The American Constitution has a wisely complex system of jurisdiction because it aims to protect, as its Preamble says, both “the general Welfare” and “the Blessings of Liberty” enjoyed by individuals—not just one or the other.

This is not paradoxical, especially not when it comes to religious liberty. Thomas Jefferson said that “our liberties are the gift of God.” Moreover, he famously asked, “can the liberties of a nation be thought secure when we have removed their only firm basis, a conviction in the minds of the people that these liberties are the gift of God?” Jefferson knew that the religious liberties of individuals are jeopardized when people in general come to believe that they are not the gift of God. God’s gifts are sacrosanct. Liberty cannot easily be considered sacrosanct if there is no God. It should not be surprising that, as a historical matter, civil protection for the liberties of individuals arose and spread precisely in those lands where people learned that Caesar’s domain was not God’s.

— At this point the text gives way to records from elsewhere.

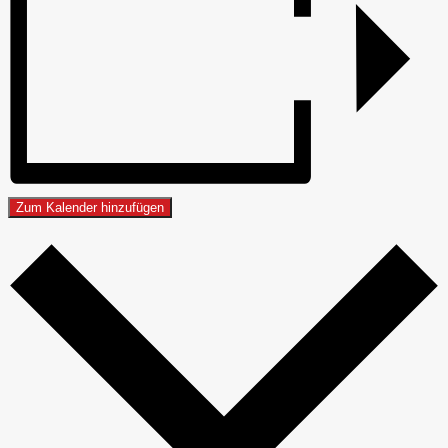
Zum Kalender hinzufügen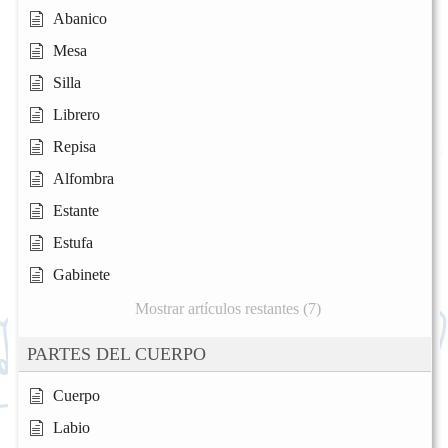
Abanico
Mesa
Silla
Librero
Repisa
Alfombra
Estante
Estufa
Gabinete
Mostrar artículos restantes (7)
PARTES DEL CUERPO
Cuerpo
Labio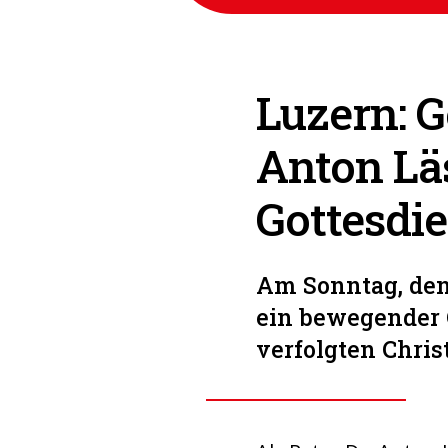
Luzern: G
Anton Lä
Gottesdi
Am Sonntag, den 
ein bewegender G
verfolgten Chris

Influence is not coercion; moreover, as I have suggested above, it is impossible for any governmental body to avoid exercising influence in one direction or another when it comes to issues of symbolic meaning.  Of course it takes vigilance to police the bright line dividing influence from coercion.  But so long as it is not coercive, public affirmation of faith in God is much more than a knick-knack. It is a form of influence that can help make all forms of individual liberty—including religious liberty—more secure.